Zebre make Wasps work hard
Zebre gave their best performance of the season and led 13-3 midway through the first-half. It was a far cry from the 82-14 massacre they suffered in Round 1 when Wasps ran in 12 tries.
Three months on and the losing margin was reduced to 14 points and they cut the number of Wasps tries in half – and scored three themselves. Had they not lost two players to the sin-bin who knows how much closer they might have got to winning.
Italian outside half Carlo Canna kicked his side into an eighth minute lead and then converted a try four minutes later from international centre Mattia Bellini, who left Kurtley Beale for dead in the Wasps 22. Dany Cipriani got Wasps on the board with a penalty, but then Marcello Violi stepped up to kick a simple home penalty while his half-back partner, Canna, was changing his boots.
Then came the crucial moment for the visitors as Zebre hooker Oliviera Fabiani was sent to the bin for a no-arms tackle. Off the back of the scrum 15 metres out of the home posts, England No 8 picked up and his back row colleague Ashley Johnson bashed his way over for the first of his two tries.
Cipriani then ghosted his way over for a try which he also converted before England centre Elliot Daly raced to the left corner on the stroke of half-time. Cipriani converted off the touchline and at the break Wasps were leading 22-13.

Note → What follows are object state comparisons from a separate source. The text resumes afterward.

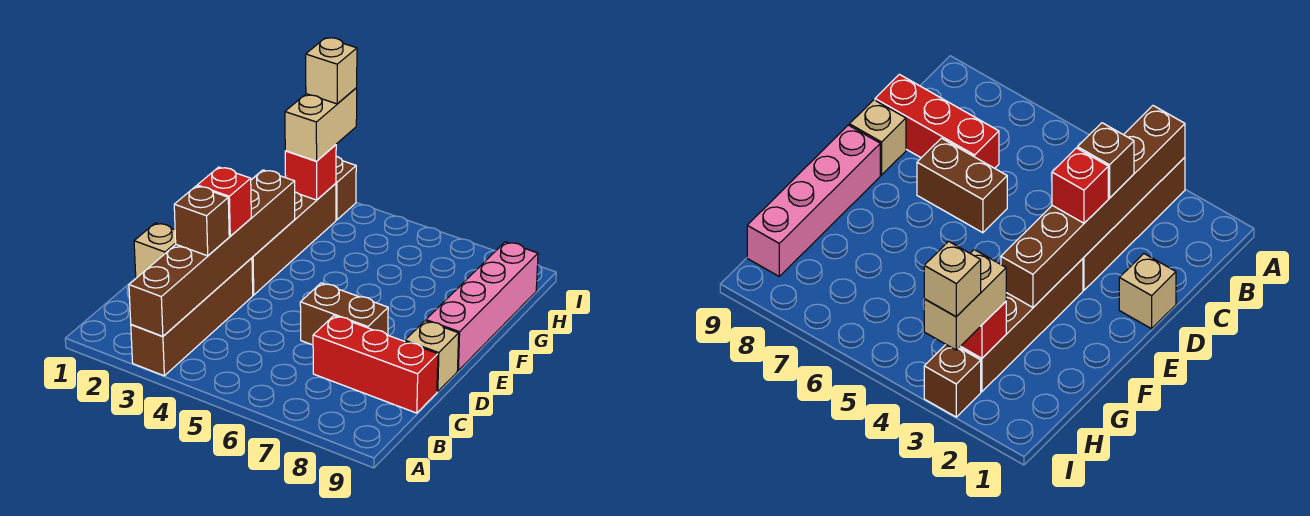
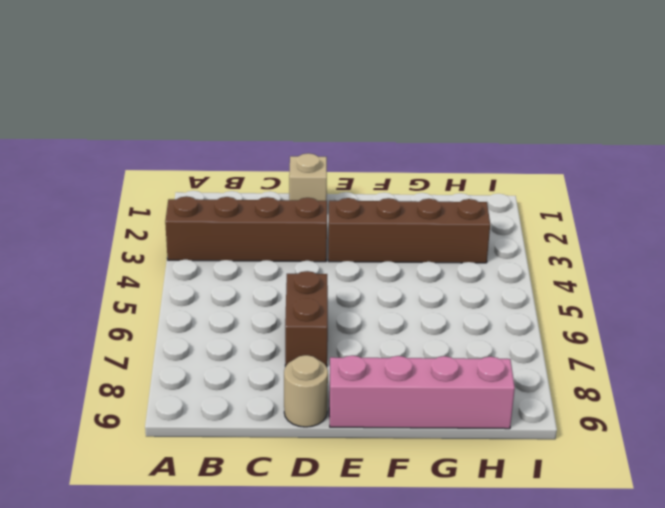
tan 1x1 round brick [284,355,328,427] -> tan 1x1 brick [405,321,459,392]
none -> red 1x3 brick [313,316,438,413]
none -> brown 1x1 brick [336,156,356,220]
none -> brown 1x6 brick [129,170,295,336]

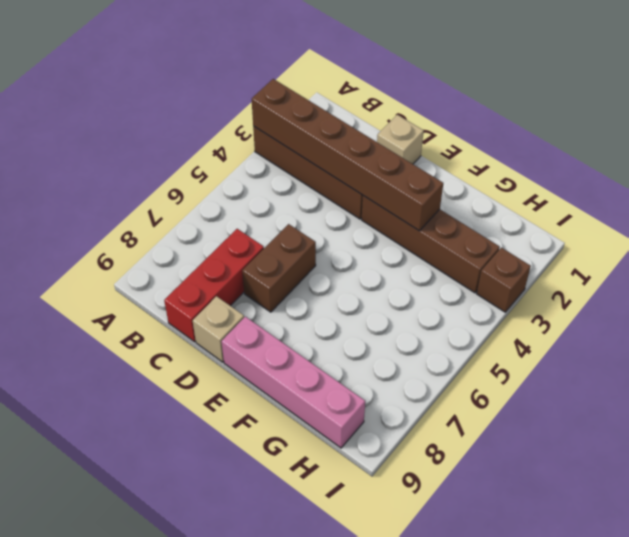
none -> red 1x1 brick [285,145,336,200]
none -> brown 1x1 brick [174,186,229,256]
none -> red 1x1 brick [197,167,251,236]

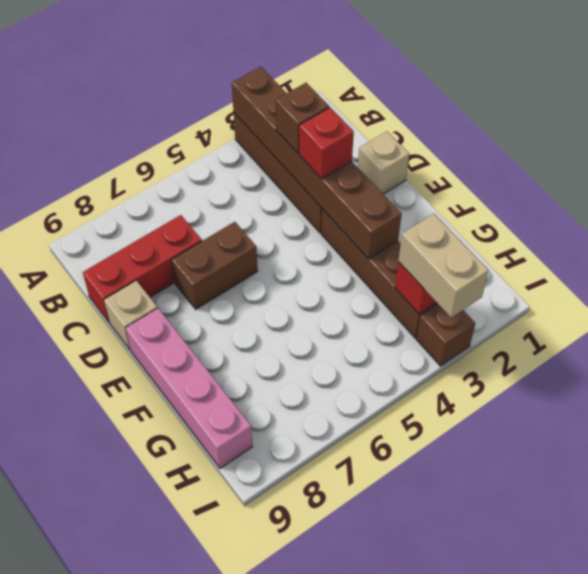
none -> tan 1x1 brick [306,38,357,104]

No sooner had Zebre No 8 Derick Minnie picked up his yellow card in the 51st minute for swimming down the side of a ruck than Johnson grabbed the bonus-point try and there was clear daylight. Wasps went on to grab two more tries, a electrifying 30 sprint fro Christian Wade and short range crash over from Hughes, but Zebre hit back with two more of their own.
Canna and Bellini set-up full back Kurt Baker for a run-in to the posts and then replacement lock Federico Ruzza made it three tries in two games against Wasps this season with a close range lunge in the last move of the match.